Re: [REGRESSION] CPUIDLE_FLAG_RCU_IDLE, blk_mq_freeze_queue_wait() and slow-stuck reboots

From: Alexey Klimov
Date: Thu Mar 16 2023 - 22:11:48 EST


On Wed, 15 Mar 2023 at 11:16, Peter Zijlstra <peterz@xxxxxxxxxxxxx> wrote:
>
>
> (could you wrap your email please)

Ouch. Sorry.

> On Tue, Mar 14, 2023 at 11:00:04PM +0000, Alexey Klimov wrote:
> > #regzbot introduced: 0c5ffc3d7b15 #regzbot title:
> > CPUIDLE_FLAG_RCU_IDLE, blk_mq_freeze_queue_wait() and slow-stuck
> > reboots
> >
> > The upstream changes are being merged into android-mainline repo and
> > at some point we started to observe kernel panics on reboot or long
> > reboot times.
>
> On what hardware? I find it somewhat hard to follow this DT code :/

Pixel 6.

> > Looks like adding CPUIDLE_FLAG_RCU_IDLE flag to idle driver caused
> > this behaviour. The minimal change that is required for this system
> > to avoid the regression would be one liner that removes the flag
> > (below).
> >
> > But if it is a real regression, then other idle drivers if used will
> > likely cause this regression too withe same ufshcd driver. There is
> > also a suspicion that CPUIDLE_FLAG_RCU_IDLE just revealed or uncovered
> > some other problem.
> >
> > Any thoughts on this?
>
> So ARM has a weird 'rule' in that idle state 0 (wfi) should not have
> RCU_IDLE set, while others should have.
>
> Of the dt_init_idle_driver() users:
>
> - cpuidle-arm: arm_enter_idle_state()
> - cpuidle-big_little: bl_enter_powerdown() does ct_cpuidle_{enter,exit}()
> - cpuidle-psci: psci_enter_idle_state() uses CPU_PM_CPU_IDLE_ENTER_PARAM_RCU()
> - cpuidle-qcom-spm: spm_enter_idle_state() uses CPU_PM_CPU_IDLE_ENTER_PARAM()
> - cpuidle-riscv-sbi: sbi_cpuidle_enter_state() uses CPU_PM_CPU_IDLE_ENTER_*_PARAM()
>
> All of them start on index 1 and hence should have RCU_IDLE set, but at
> least the arm, qcom-spm and riscv-sbi don't actually appear to abide by
> the rules.
>
> Fixing that gives me the below; does that help?
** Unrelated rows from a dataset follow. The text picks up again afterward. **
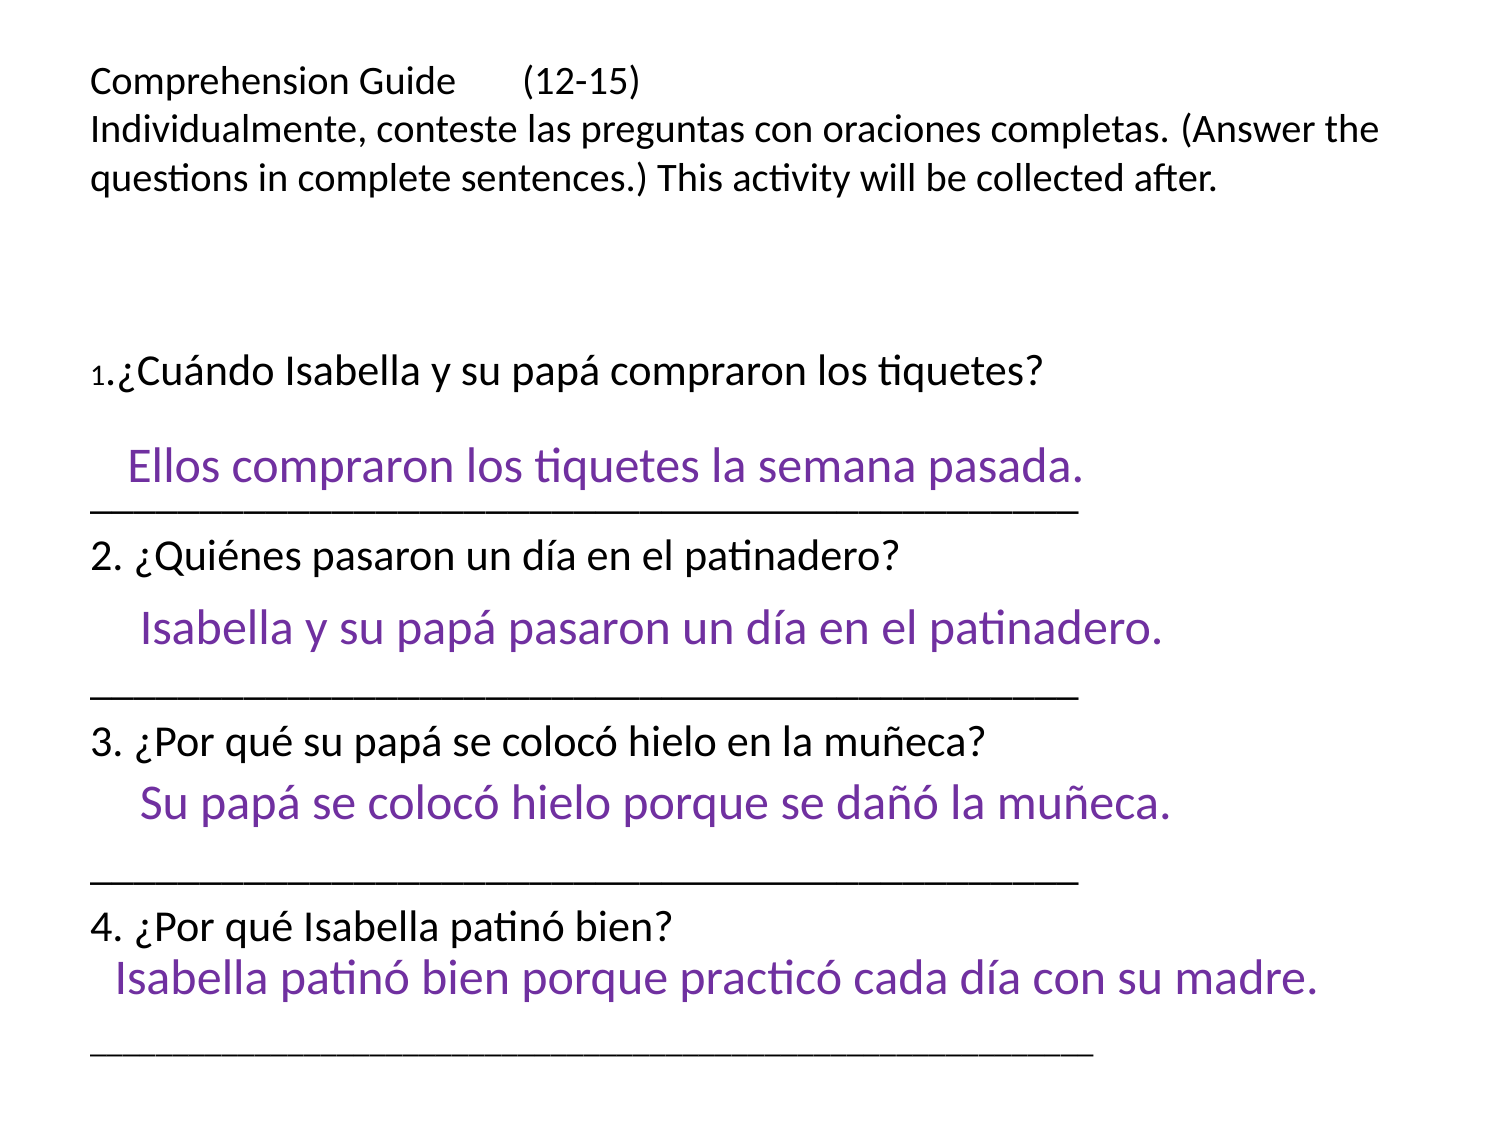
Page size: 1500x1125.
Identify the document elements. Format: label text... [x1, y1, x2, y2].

text_box Isabella patinó bien porque practicó cada día con su madre. [99, 937, 1363, 1013]
text_box Ellos compraron los tiquetes la semana pasada. [112, 424, 1213, 500]
title Comprehension Guide (12-15) Individualmente, conteste las preguntas con oraciones completas. (Answer the questions in complete sentences.) This activity will be collected after. [75, 45, 1425, 262]
text_box Su papá se colocó hielo porque se dañó la muñeca. [124, 762, 1388, 838]
text_box Isabella y su papá pasaron un día en el patinadero. [125, 587, 1225, 663]
list 1.¿Cuándo Isabella y su papá compraron los tiquetes? _____________________________________________ 2. ¿Quiénes pasaron un día en el patinadero? _____________________________________________ 3. ¿Por qué su papá se colocó hielo en la muñeca? _____________________________________________ 4. ¿Por qué Isabella patinó bien? _____________________________________________________________ [75, 262, 1425, 1075]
Double-checked and it seems, unfortunately, the patch doesn't change
the behaviour at all.
The first problematic driver is ufshcd that slows down the reboot the most.
The another one is wlan bcm driver which callback is called from
blocking_notifier_call_chain(...).
Backtraces from it, when it is stuck/slow, involve pci and net
subsystems but I didn't yet narrow it
down to exact function or specific flow.
The patch from Bart helps with ufshcd driver but still reboot times
are 10-20 seconds.
The removing of RCU IDLE flag helps with both drivers.

Is there any debug data I can collect to help with this or any other
patches to test please?

Thanks,
Alexey